A key concept with Sigma Delta is "noise shaping". With a typical data converter the quantization noise is uniformly distributed across the primary
Nyquist frequency range of $-f_s/2$ to $+f_s/2$. Oversampling results in the same noise (which is dependent on the number of bits used) spread over a wider frequency range, such that the power spectral density (watts/Hz) reduces. Filtering thus reduces the overall noise, which is the equivalent of increasing the effective number of bits. That said we can gain 1/2 a bit for every doubling of frequency: If we double the frequency, the noise power is spread by a factor of two, so the noise density drops by a factor of 2 in power which is 3 dB, assuming we properly filter out the higher frequency noise.

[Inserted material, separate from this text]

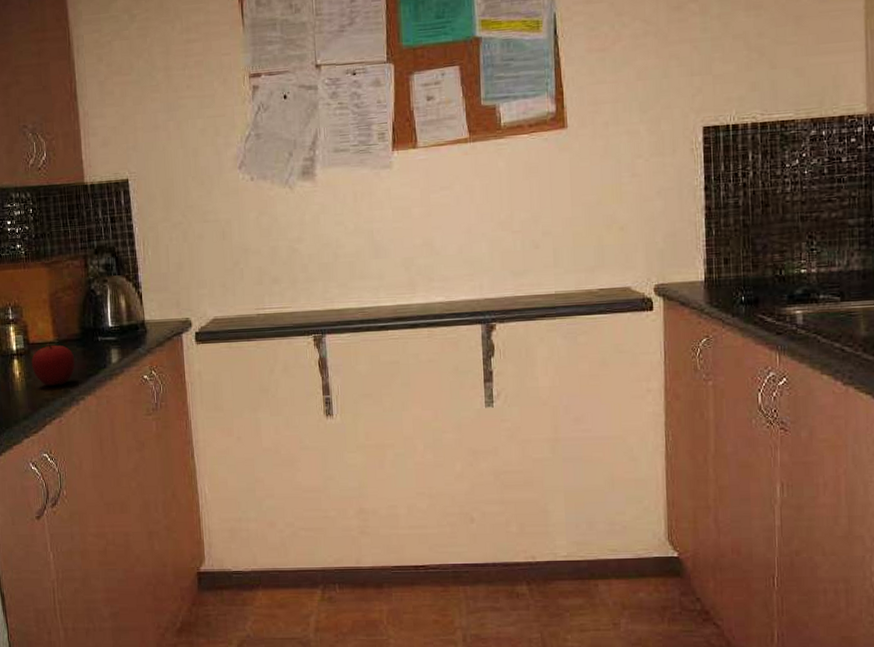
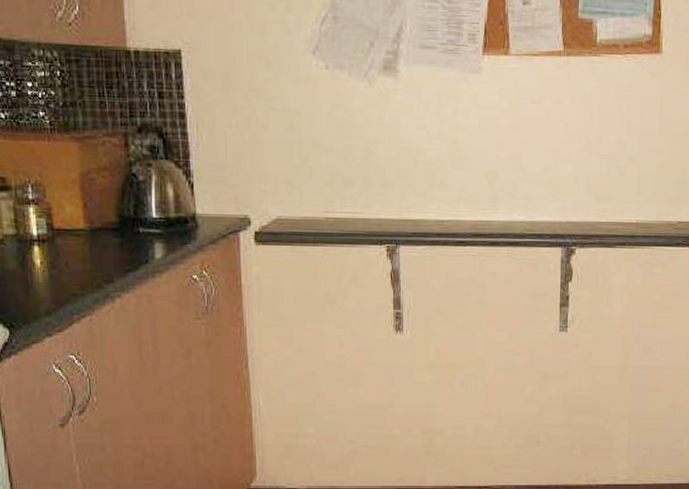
fruit: present [31,343,75,386] -> none [56,230,111,279]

With the Sigma Delta, the same thing occurs, but a feedback processes shapes the noise such that it is much lower as the spectrum approaches the lower frequencies (DC), and higher at the higher frequencies (same total noise power, but shaped to favor the lower frequencies). Thus when we low pass filter (with a digital filter for a sigma delta ADC), the output of the filter can be a much higher number of bits, given the reduced quantization noise in the spectrum of the filters output.
Every order adds another 6 dB/octave of SNR improvement. A direct ADC has 3 dB/octave as described above. A first order sigma delta has 9 dB/octave (but suffers from pattern noise, not advised to use), a second order sigma delta has 15 dB/octave, a third order has 21 dB/octave etc. 5th order sigma deltas are not uncommon as commercial solutions.